EXERCISE PROMPT: Reproduce the listing below line for line, with no changes.

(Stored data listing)
-=-=-=-=-

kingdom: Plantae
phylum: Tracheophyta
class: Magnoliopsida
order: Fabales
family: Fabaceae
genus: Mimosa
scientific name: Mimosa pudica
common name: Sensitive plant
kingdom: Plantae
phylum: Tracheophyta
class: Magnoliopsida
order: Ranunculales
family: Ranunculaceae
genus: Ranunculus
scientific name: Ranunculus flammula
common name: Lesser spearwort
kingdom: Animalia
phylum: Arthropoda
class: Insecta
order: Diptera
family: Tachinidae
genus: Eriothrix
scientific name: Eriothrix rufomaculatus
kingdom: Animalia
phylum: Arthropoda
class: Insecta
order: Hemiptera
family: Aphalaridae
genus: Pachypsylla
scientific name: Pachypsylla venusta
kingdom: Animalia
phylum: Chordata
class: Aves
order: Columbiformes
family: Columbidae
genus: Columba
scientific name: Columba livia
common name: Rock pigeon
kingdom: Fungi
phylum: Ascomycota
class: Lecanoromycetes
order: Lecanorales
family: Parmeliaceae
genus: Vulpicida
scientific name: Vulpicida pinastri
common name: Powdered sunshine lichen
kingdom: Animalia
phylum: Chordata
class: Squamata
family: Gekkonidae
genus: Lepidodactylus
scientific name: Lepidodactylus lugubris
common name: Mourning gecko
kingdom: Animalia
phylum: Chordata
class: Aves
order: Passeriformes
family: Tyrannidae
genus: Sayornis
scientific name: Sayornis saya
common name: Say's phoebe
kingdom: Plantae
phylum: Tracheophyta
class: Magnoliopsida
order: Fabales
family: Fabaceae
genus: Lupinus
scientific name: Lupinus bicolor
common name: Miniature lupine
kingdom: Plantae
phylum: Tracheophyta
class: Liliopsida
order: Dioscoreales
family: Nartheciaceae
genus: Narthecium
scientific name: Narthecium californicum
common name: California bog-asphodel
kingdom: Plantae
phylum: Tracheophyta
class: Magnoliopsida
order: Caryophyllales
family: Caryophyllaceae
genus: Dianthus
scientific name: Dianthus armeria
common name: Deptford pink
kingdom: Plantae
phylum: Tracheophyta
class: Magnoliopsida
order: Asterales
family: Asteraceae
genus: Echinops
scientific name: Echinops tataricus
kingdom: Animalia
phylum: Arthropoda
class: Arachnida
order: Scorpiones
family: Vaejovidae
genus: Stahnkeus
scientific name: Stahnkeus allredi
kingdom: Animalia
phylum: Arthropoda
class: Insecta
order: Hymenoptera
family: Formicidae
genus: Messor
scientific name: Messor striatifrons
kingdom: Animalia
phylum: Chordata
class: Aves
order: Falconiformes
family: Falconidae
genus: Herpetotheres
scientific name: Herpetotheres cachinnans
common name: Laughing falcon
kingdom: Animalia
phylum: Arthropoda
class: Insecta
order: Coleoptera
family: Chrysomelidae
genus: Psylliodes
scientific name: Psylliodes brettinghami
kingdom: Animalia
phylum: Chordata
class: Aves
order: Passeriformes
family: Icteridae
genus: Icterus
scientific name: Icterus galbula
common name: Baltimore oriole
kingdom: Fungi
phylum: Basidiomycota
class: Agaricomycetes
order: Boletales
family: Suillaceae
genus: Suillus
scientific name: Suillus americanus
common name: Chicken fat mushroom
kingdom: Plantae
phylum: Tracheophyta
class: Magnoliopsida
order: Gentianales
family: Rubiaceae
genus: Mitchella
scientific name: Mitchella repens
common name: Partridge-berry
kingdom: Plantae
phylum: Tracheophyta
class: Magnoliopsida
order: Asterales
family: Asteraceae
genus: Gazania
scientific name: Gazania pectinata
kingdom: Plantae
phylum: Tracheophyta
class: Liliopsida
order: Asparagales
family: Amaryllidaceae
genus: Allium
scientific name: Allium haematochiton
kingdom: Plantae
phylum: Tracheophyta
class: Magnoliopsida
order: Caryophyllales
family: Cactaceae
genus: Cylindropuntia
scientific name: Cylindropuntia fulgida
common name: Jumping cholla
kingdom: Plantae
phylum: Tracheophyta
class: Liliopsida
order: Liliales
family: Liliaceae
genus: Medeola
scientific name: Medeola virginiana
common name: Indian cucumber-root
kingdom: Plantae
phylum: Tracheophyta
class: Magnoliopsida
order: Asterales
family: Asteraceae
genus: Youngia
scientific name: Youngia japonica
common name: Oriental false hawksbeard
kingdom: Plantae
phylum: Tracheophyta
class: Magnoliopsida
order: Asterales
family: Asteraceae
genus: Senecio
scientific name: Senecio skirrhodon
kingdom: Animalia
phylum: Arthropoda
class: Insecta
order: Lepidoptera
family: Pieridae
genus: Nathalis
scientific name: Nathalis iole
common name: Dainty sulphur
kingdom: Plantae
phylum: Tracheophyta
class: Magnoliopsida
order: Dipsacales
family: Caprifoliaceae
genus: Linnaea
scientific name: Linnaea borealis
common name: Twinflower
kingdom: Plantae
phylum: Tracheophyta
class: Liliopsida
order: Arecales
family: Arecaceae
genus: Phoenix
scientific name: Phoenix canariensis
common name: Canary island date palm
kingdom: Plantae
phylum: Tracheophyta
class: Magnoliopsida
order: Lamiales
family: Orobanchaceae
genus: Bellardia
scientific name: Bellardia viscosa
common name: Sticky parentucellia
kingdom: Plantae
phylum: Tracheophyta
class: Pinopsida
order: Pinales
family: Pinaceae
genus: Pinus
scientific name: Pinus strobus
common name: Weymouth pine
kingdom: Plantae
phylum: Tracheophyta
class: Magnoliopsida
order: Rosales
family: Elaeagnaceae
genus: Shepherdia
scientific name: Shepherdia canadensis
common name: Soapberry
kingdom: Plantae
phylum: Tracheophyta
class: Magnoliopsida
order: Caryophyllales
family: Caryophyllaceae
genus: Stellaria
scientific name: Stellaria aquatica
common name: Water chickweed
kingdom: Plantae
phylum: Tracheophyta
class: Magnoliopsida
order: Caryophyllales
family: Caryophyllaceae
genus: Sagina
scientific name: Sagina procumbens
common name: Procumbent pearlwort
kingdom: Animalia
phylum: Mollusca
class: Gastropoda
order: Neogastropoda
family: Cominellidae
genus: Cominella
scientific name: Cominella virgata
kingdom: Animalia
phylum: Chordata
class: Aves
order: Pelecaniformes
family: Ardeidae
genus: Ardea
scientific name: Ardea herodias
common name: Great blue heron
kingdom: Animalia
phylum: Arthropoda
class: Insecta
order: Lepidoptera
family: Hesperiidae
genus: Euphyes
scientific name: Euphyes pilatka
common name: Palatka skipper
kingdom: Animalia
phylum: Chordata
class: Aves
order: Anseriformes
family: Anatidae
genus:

-=-=-=-=-

FULL OUTPUT:
kingdom: Plantae
phylum: Tracheophyta
class: Magnoliopsida
order: Fabales
family: Fabaceae
genus: Mimosa
scientific name: Mimosa pudica
common name: Sensitive plant
kingdom: Plantae
phylum: Tracheophyta
class: Magnoliopsida
order: Ranunculales
family: Ranunculaceae
genus: Ranunculus
scientific name: Ranunculus flammula
common name: Lesser spearwort
kingdom: Animalia
phylum: Arthropoda
class: Insecta
order: Diptera
family: Tachinidae
genus: Eriothrix
scientific name: Eriothrix rufomaculatus
kingdom: Animalia
phylum: Arthropoda
class: Insecta
order: Hemiptera
family: Aphalaridae
genus: Pachypsylla
scientific name: Pachypsylla venusta
kingdom: Animalia
phylum: Chordata
class: Aves
order: Columbiformes
family: Columbidae
genus: Columba
scientific name: Columba livia
common name: Rock pigeon
kingdom: Fungi
phylum: Ascomycota
class: Lecanoromycetes
order: Lecanorales
family: Parmeliaceae
genus: Vulpicida
scientific name: Vulpicida pinastri
common name: Powdered sunshine lichen
kingdom: Animalia
phylum: Chordata
class: Squamata
family: Gekkonidae
genus: Lepidodactylus
scientific name: Lepidodactylus lugubris
common name: Mourning gecko
kingdom: Animalia
phylum: Chordata
class: Aves
order: Passeriformes
family: Tyrannidae
genus: Sayornis
scientific name: Sayornis saya
common name: Say's phoebe
kingdom: Plantae
phylum: Tracheophyta
class: Magnoliopsida
order: Fabales
family: Fabaceae
genus: Lupinus
scientific name: Lupinus bicolor
common name: Miniature lupine
kingdom: Plantae
phylum: Tracheophyta
class: Liliopsida
order: Dioscoreales
family: Nartheciaceae
genus: Narthecium
scientific name: Narthecium californicum
common name: California bog-asphodel
kingdom: Plantae
phylum: Tracheophyta
class: Magnoliopsida
order: Caryophyllales
family: Caryophyllaceae
genus: Dianthus
scientific name: Dianthus armeria
common name: Deptford pink
kingdom: Plantae
phylum: Tracheophyta
class: Magnoliopsida
order: Asterales
family: Asteraceae
genus: Echinops
scientific name: Echinops tataricus
kingdom: Animalia
phylum: Arthropoda
class: Arachnida
order: Scorpiones
family: Vaejovidae
genus: Stahnkeus
scientific name: Stahnkeus allredi
kingdom: Animalia
phylum: Arthropoda
class: Insecta
order: Hymenoptera
family: Formicidae
genus: Messor
scientific name: Messor striatifrons
kingdom: Animalia
phylum: Chordata
class: Aves
order: Falconiformes
family: Falconidae
genus: Herpetotheres
scientific name: Herpetotheres cachinnans
common name: Laughing falcon
kingdom: Animalia
phylum: Arthropoda
class: Insecta
order: Coleoptera
family: Chrysomelidae
genus: Psylliodes
scientific name: Psylliodes brettinghami
kingdom: Animalia
phylum: Chordata
class: Aves
order: Passeriformes
family: Icteridae
genus: Icterus
scientific name: Icterus galbula
common name: Baltimore oriole
kingdom: Fungi
phylum: Basidiomycota
class: Agaricomycetes
order: Boletales
family: Suillaceae
genus: Suillus
scientific name: Suillus americanus
common name: Chicken fat mushroom
kingdom: Plantae
phylum: Tracheophyta
class: Magnoliopsida
order: Gentianales
family: Rubiaceae
genus: Mitchella
scientific name: Mitchella repens
common name: Partridge-berry
kingdom: Plantae
phylum: Tracheophyta
class: Magnoliopsida
order: Asterales
family: Asteraceae
genus: Gazania
scientific name: Gazania pectinata
kingdom: Plantae
phylum: Tracheophyta
class: Liliopsida
order: Asparagales
family: Amaryllidaceae
genus: Allium
scientific name: Allium haematochiton
kingdom: Plantae
phylum: Tracheophyta
class: Magnoliopsida
order: Caryophyllales
family: Cactaceae
genus: Cylindropuntia
scientific name: Cylindropuntia fulgida
common name: Jumping cholla
kingdom: Plantae
phylum: Tracheophyta
class: Liliopsida
order: Liliales
family: Liliaceae
genus: Medeola
scientific name: Medeola virginiana
common name: Indian cucumber-root
kingdom: Plantae
phylum: Tracheophyta
class: Magnoliopsida
order: Asterales
family: Asteraceae
genus: Youngia
scientific name: Youngia japonica
common name: Oriental false hawksbeard
kingdom: Plantae
phylum: Tracheophyta
class: Magnoliopsida
order: Asterales
family: Asteraceae
genus: Senecio
scientific name: Senecio skirrhodon
kingdom: Animalia
phylum: Arthropoda
class: Insecta
order: Lepidoptera
family: Pieridae
genus: Nathalis
scientific name: Nathalis iole
common name: Dainty sulphur
kingdom: Plantae
phylum: Tracheophyta
class: Magnoliopsida
order: Dipsacales
family: Caprifoliaceae
genus: Linnaea
scientific name: Linnaea borealis
common name: Twinflower
kingdom: Plantae
phylum: Tracheophyta
class: Liliopsida
order: Arecales
family: Arecaceae
genus: Phoenix
scientific name: Phoenix canariensis
common name: Canary island date palm
kingdom: Plantae
phylum: Tracheophyta
class: Magnoliopsida
order: Lamiales
family: Orobanchaceae
genus: Bellardia
scientific name: Bellardia viscosa
common name: Sticky parentucellia
kingdom: Plantae
phylum: Tracheophyta
class: Pinopsida
order: Pinales
family: Pinaceae
genus: Pinus
scientific name: Pinus strobus
common name: Weymouth pine
kingdom: Plantae
phylum: Tracheophyta
class: Magnoliopsida
order: Rosales
family: Elaeagnaceae
genus: Shepherdia
scientific name: Shepherdia canadensis
common name: Soapberry
kingdom: Plantae
phylum: Tracheophyta
class: Magnoliopsida
order: Caryophyllales
family: Caryophyllaceae
genus: Stellaria
scientific name: Stellaria aquatica
common name: Water chickweed
kingdom: Plantae
phylum: Tracheophyta
class: Magnoliopsida
order: Caryophyllales
family: Caryophyllaceae
genus: Sagina
scientific name: Sagina procumbens
common name: Procumbent pearlwort
kingdom: Animalia
phylum: Mollusca
class: Gastropoda
order: Neogastropoda
family: Cominellidae
genus: Cominella
scientific name: Cominella virgata
kingdom: Animalia
phylum: Chordata
class: Aves
order: Pelecaniformes
family: Ardeidae
genus: Ardea
scientific name: Ardea herodias
common name: Great blue heron
kingdom: Animalia
phylum: Arthropoda
class: Insecta
order: Lepidoptera
family: Hesperiidae
genus: Euphyes
scientific name: Euphyes pilatka
common name: Palatka skipper
kingdom: Animalia
phylum: Chordata
class: Aves
order: Anseriformes
family: Anatidae
genus:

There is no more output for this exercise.